◆ Written instruction A
In the passage on road paving, what is spread over the hot tar during seal coating?
-*-*-
My understanding is that concrete is more expensive, longer lasting, and
generally requires total reconstruction of the roadbed.  Asphalt is
much quicker and cheaper and can be applied on top of earlier efforts.

A newly paved or reconstructed road can be done with asphalt, especially
if it isn't expected to get heavy traffic, or there isn't enough money
available to do it in concrete.

The next step down the scale below asphalt is "seal coating" (maybe a
Michigan term), which involves laying down a sheet of very sticky hot tar,
and then slathering it with a whole lot of pea-sized gravel.  It looks
like a real mess for a day or so, and then suddenly all the pebbles weld
themselves into the tar, and you have an acceptable driving surface that
looks like faded asphalt.  Of course, this presumes that what's underneath
it is basically sound.
-*-*-
◆ Written instruction B
In the records, copy out verbatim every line from the one containing "text 29.522 Provides" through the one containing "Rendered at 1241 by 1755 pixels.", both included.
-*-*-
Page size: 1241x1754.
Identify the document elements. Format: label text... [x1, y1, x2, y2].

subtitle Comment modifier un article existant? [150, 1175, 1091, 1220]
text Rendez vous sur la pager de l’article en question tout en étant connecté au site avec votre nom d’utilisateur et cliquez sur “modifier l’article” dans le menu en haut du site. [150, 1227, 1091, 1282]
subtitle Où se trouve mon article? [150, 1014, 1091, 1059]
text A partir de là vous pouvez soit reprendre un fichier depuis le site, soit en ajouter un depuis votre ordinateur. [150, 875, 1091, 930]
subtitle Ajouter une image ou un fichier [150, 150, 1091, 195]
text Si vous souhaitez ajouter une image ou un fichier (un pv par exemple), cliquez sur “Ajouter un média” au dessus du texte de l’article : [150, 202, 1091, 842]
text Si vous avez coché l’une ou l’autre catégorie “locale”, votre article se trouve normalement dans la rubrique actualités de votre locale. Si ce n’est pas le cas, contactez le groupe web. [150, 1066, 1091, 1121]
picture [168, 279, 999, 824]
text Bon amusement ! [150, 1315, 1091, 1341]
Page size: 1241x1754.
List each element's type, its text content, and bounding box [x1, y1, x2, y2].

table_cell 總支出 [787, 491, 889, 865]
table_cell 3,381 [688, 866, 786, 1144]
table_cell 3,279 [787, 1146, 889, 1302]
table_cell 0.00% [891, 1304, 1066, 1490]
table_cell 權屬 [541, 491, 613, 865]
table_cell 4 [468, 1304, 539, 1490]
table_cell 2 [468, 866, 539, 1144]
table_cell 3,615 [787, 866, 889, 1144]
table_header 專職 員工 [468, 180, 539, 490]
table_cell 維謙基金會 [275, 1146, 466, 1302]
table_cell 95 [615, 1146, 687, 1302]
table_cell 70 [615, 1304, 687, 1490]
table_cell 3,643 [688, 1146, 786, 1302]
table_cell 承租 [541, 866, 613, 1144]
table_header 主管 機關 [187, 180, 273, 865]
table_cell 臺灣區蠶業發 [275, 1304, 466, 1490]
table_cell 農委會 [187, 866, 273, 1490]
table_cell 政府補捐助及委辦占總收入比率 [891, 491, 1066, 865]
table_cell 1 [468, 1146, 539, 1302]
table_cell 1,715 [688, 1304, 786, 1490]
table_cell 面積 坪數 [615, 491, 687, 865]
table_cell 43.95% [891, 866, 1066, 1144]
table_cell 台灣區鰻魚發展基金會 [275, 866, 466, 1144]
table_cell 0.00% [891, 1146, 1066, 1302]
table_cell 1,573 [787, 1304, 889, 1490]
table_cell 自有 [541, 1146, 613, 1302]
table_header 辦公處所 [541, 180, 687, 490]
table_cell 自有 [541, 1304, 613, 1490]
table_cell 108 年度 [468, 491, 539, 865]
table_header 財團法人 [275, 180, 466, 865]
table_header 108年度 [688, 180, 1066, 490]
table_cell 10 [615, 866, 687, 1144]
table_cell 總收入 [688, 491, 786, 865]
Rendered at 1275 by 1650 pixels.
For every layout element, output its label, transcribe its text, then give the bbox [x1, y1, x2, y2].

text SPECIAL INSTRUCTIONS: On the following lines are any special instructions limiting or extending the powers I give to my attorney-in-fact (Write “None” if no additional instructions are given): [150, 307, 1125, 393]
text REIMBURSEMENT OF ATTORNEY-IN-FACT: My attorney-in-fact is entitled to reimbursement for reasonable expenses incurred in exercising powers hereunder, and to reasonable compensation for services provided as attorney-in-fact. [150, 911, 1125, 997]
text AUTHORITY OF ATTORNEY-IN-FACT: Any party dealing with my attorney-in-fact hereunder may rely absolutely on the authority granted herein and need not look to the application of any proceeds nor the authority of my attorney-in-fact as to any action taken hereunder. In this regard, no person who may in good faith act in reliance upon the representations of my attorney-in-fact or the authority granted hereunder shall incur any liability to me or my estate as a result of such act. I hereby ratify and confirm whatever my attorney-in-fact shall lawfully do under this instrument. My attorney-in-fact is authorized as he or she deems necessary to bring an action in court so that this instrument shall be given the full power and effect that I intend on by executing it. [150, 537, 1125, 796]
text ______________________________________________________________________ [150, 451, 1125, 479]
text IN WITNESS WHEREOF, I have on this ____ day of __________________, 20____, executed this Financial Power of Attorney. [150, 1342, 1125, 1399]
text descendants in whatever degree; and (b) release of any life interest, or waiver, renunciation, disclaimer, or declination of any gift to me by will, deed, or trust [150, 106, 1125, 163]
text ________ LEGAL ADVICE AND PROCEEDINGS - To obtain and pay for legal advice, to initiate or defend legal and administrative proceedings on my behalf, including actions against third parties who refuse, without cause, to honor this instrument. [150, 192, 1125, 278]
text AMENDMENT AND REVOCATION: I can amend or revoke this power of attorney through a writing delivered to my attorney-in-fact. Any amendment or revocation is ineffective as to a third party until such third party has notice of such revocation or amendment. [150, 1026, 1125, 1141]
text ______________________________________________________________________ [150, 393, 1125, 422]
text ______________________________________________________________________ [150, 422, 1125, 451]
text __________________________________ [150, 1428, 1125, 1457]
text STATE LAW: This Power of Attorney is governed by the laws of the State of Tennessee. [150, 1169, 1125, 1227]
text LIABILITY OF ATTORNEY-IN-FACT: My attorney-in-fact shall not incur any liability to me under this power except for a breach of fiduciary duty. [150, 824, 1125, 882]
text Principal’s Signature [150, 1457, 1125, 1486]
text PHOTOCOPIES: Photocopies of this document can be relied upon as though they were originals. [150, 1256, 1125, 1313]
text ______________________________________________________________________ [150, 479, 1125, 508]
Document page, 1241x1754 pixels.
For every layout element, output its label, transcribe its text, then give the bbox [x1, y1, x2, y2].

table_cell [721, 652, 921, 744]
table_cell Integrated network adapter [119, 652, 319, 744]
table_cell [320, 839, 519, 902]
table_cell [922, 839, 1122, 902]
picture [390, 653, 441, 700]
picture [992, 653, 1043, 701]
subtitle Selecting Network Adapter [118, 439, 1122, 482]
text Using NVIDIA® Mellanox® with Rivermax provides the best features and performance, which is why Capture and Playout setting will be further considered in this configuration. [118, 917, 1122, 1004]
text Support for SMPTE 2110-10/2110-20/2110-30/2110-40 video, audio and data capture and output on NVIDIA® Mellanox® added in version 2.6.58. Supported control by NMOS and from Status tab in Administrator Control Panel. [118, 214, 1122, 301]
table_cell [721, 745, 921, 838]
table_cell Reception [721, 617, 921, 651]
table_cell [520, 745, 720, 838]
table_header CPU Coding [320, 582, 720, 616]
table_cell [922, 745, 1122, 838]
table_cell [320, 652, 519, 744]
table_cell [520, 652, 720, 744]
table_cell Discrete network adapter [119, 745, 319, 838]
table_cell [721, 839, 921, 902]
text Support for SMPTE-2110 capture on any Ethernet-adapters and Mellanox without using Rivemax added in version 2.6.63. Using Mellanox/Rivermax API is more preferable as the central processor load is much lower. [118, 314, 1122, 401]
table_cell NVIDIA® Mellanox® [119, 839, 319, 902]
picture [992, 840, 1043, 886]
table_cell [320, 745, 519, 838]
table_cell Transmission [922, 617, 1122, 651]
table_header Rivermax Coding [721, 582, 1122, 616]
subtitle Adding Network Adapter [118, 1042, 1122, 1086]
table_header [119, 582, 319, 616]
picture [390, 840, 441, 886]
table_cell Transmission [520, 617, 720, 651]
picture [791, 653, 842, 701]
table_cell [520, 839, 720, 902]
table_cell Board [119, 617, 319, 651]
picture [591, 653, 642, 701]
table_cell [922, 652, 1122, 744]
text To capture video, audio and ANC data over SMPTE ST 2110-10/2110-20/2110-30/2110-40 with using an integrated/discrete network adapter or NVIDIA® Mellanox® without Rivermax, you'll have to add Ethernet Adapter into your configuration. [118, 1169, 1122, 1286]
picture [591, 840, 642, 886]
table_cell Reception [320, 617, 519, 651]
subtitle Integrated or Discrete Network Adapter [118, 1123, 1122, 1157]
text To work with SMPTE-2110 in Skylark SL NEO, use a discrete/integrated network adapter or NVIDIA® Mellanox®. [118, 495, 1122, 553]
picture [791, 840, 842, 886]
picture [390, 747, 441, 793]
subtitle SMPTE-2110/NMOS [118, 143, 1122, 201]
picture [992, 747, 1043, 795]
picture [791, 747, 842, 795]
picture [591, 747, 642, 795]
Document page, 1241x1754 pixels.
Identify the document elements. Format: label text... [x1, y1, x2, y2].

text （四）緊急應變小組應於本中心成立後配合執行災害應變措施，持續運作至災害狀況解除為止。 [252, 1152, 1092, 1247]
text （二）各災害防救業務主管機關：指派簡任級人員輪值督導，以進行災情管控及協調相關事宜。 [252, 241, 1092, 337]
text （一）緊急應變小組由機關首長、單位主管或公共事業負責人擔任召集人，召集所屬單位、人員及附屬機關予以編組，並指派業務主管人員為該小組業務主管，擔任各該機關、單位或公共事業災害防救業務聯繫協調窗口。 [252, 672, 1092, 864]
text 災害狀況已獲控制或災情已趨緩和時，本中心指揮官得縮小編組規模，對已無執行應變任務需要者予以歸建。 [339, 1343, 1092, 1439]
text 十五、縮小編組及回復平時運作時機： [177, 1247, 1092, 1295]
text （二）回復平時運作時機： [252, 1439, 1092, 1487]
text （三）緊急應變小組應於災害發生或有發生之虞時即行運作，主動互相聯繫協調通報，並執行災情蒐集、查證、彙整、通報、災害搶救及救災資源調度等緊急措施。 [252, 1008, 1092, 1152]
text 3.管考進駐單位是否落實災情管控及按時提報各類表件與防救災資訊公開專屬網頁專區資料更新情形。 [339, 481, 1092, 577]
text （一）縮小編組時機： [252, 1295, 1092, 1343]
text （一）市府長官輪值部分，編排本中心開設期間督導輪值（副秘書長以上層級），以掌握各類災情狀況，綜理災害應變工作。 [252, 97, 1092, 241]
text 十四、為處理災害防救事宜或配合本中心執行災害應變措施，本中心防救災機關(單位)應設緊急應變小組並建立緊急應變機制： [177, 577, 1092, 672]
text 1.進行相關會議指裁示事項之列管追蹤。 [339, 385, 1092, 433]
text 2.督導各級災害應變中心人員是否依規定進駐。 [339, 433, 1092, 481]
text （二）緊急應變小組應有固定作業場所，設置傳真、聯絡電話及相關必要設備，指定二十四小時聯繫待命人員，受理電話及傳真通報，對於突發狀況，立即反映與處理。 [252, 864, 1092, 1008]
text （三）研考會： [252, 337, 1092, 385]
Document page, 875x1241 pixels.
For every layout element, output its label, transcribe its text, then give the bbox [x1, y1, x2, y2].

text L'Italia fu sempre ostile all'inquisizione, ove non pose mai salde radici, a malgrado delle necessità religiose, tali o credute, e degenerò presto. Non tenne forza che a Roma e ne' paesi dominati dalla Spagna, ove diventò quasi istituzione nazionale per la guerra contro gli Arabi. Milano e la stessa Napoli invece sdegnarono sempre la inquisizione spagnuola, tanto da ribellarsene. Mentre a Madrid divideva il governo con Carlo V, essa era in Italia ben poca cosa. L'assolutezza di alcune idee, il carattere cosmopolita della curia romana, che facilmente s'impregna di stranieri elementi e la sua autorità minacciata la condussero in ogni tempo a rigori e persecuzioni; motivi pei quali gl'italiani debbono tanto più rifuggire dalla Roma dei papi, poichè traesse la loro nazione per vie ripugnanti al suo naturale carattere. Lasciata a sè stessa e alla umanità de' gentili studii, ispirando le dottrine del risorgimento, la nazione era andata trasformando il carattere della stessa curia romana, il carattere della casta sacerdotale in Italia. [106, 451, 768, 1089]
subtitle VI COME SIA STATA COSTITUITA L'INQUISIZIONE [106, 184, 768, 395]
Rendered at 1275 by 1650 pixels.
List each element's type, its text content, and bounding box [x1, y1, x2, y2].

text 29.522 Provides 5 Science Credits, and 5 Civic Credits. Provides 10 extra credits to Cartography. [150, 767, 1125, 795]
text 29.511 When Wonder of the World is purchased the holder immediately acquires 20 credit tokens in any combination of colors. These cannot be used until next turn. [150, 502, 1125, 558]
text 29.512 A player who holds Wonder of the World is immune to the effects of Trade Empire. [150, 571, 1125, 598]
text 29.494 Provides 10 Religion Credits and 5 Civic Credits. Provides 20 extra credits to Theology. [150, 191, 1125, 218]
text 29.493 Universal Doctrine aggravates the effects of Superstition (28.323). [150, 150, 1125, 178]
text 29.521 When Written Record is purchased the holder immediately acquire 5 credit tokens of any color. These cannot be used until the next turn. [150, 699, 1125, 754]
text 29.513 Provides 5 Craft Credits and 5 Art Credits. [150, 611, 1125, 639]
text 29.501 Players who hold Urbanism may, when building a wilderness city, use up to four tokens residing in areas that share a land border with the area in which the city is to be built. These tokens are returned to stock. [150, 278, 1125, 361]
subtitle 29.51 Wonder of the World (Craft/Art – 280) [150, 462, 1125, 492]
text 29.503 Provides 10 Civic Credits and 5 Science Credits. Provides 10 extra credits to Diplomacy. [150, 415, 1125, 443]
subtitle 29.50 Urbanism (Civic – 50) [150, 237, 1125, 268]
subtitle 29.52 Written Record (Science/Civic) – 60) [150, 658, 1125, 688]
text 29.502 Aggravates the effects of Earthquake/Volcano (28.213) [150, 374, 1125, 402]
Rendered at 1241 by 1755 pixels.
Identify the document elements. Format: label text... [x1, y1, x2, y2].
-*-*-
◆ Response A
A whole lot of pea-sized gravel.

◆ Response B
text 29.522 Provides 5 Science Credits, and 5 Civic Credits. Provides 10 extra credits to Cartography. [150, 767, 1125, 795]
text 29.511 When Wonder of the World is purchased the holder immediately acquires 20 credit tokens in any combination of colors. These cannot be used until next turn. [150, 502, 1125, 558]
text 29.512 A player who holds Wonder of the World is immune to the effects of Trade Empire. [150, 571, 1125, 598]
text 29.494 Provides 10 Religion Credits and 5 Civic Credits. Provides 20 extra credits to Theology. [150, 191, 1125, 218]
text 29.493 Universal Doctrine aggravates the effects of Superstition (28.323). [150, 150, 1125, 178]
text 29.521 When Written Record is purchased the holder immediately acquire 5 credit tokens of any color. These cannot be used until the next turn. [150, 699, 1125, 754]
text 29.513 Provides 5 Craft Credits and 5 Art Credits. [150, 611, 1125, 639]
text 29.501 Players who hold Urbanism may, when building a wilderness city, use up to four tokens residing in areas that share a land border with the area in which the city is to be built. These tokens are returned to stock. [150, 278, 1125, 361]
subtitle 29.51 Wonder of the World (Craft/Art – 280) [150, 462, 1125, 492]
text 29.503 Provides 10 Civic Credits and 5 Science Credits. Provides 10 extra credits to Diplomacy. [150, 415, 1125, 443]
subtitle 29.50 Urbanism (Civic – 50) [150, 237, 1125, 268]
subtitle 29.52 Written Record (Science/Civic) – 60) [150, 658, 1125, 688]
text 29.502 Aggravates the effects of Earthquake/Volcano (28.213) [150, 374, 1125, 402]
Rendered at 1241 by 1755 pixels.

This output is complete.